Especially in densely populated urban areas, and even in England, speeders assuredly surely are criminals -- and it isn't unusual anywhere on the planet for politicians to be cowards.
We wouldn't want to disturb suburban Democratic commuters, would we Jeff?
Is that why the Speck study is up there on the shelf, collecting dust, even as you take credit for downtown revitalization you've done nothing to support?
The Benefits of Slower Traffic, Measured in Money and Lives, by Eric Jaffe (City Lab)
In May 2014, three school kids in New Brunswick, New Jersey, were hit by a car on Livingston Avenue while in the crosswalk. They were each injured—one seriously—and rushed to the hospital. A cell phone video taken at the scene is pierced with anonymous screams.
Fortunately, according to news reports, the kids recovered. Unfortunately, the trauma they and their families endured is all too common on the streets of U.S. cities. What makes the situation in New Brunswick so much more regrettable is that city leaders knew about the safety hazards on Livingston Avenue but hesitated to change traffic patterns for fear of offending drivers.

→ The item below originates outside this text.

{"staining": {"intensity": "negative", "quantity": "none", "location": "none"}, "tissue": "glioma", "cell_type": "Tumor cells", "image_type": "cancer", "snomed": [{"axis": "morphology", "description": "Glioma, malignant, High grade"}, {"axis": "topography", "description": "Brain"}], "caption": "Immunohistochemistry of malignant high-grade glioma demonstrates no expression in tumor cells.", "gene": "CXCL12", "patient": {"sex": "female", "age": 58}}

That’s the frustrating conclusion one gets from a new case study about implementing a road diet on Livingston. The analysis finds that the safety benefits of reducing automobile space and speeds on the street would far outweigh any losses from driver delay. But the report’s authors state that officials were concerned from the start about upsetting the car-centric status quo:
This was expressed in an early meeting with city staff. There was a desire to complete the work prior to the start of a mayoral election campaign, since the plan was seen as controversial and would likely be opposed by voters.
An earlier version of this same report was presented to the city back in March 2014. Officials praised its findings to the press and spoke of doing whatever it takes to make street safety a priority. But they didn’t take any urgent measures, and two months later the children were hit.